Selain itu banyak kaba dan cerita fiksi yang dibuat penulis Minangkabau, serta karya-
karya sejarah yang dibuat oleh sejarawan asing [terutama Belanda] dan juga sejarawan nasional
[khususnya Minangkabau] menampilkan gambaran lapau sebagaimana diungkapkan di atas.
Tanpa mengabaikan tentang apa yang dideskripsikan dalam karya-karya yang lain, apa yang
dikemukakan Muhammad Radjab dalam bukunya ‘Semasa Kecil di Kampung’ adalah sebuah
gambaran dunia Lapau yang cukup mewakili dari potret lapau secara keseluruhan. Walaupun
dengan sejumlah keterbatasan, deskripsi buku tersebut menggambarkan bagaimana gambaran
fisik, siapa saja yang hadir di lapau, dan apa saja yang diceritakan/diperbincangkan di lapau,
setidaknya untuk masa yang relatif awal [pada awal abad ke-20] di sebuah nagari di pedalaman
Minangkabau.
Seiring dengan perjalanan waktu, dewasa ini keberadaan lapau sebagai tempat singgah
atau menginap para saudagar dan para pengelana mulai berubah. Akhir-akhir ini, di samping
sebagai tempat jual beli berbagai kebutuhan harian, lapau cenderung berperan tempat para lelaki
berkumpul, “menghabiskan waktu”, berbincang dan membincangkan berbagai persoalan [mulai
dari hal yang sifatnya “entertainment” hingga politik tingkat tinggi sambil merokok, minum kopi,
teh atau sambil main domino, koa [Ceki] atau remi. Walaupun Lapau telah menjadi bagian dari
masyarakat Minangkabau dan telah menjadi tempat berkumpul yang penting bagi sebagian
anggota masyarakat, dan juga sebagai sebuah tempat di mana berbagai persoalan sosial, politik,
ekonomi, dan budaya diperbincangkan, ternyata Lapau tidak termasuk sebagai salah satu
‘lembaga’ sosial-politik tradisional Minangkabau.

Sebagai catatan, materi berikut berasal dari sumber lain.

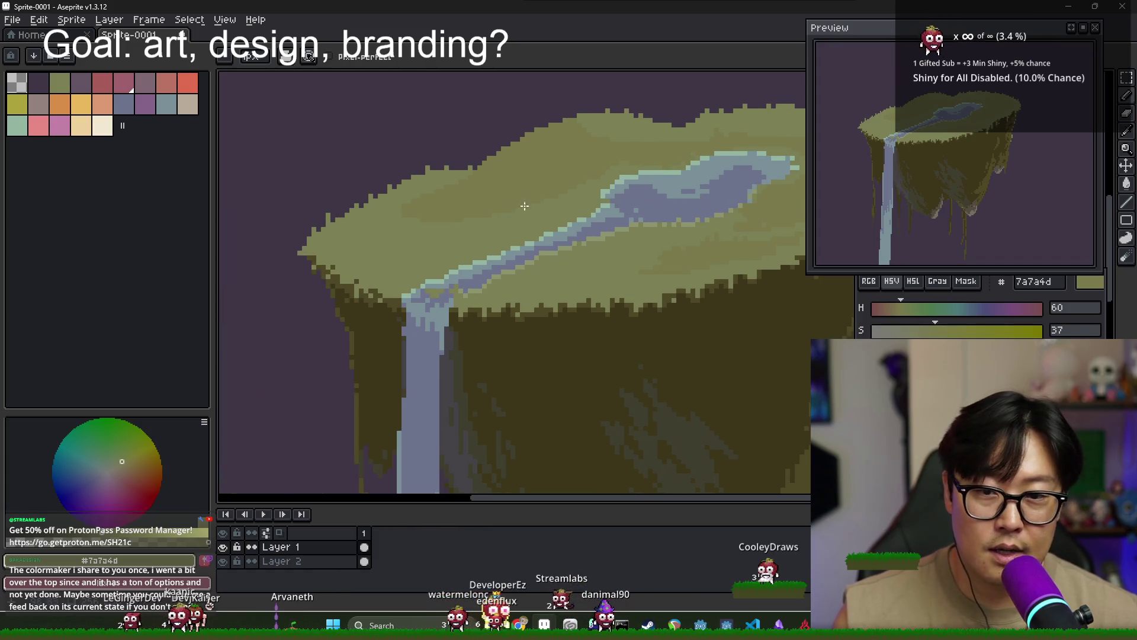
pyautogui.scroll(1, 419, 168)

Pasa masa sekarang seiring dengan perkembangannya Lapau bagi masyarakat di
Minangkabau bukan sekedar tempat minum kopi dan ‘ngobrol’, lapau menjadi pusat informasi
didalam sebuah Korong/Dusun, Nagari/Desa bahkan sampai kepada tingkat Kabupaten. Setiap
kegiatan apapun yang ada dilingkup Nagari/Desa, lapau akan selalu menjadi tempat utama dalam
menginformasikan kegiatan tersebut. Karena dilapau informasi akan sangat cepat menyebar
kepada masyarakat. Lapau yang sebelumnya hanya ada dibeberapa tempat, sekarang berkembang
sangat pesat sekali. Bahkan dalam satu Korong/Dusun bisa mencapai 5-8 Lapau.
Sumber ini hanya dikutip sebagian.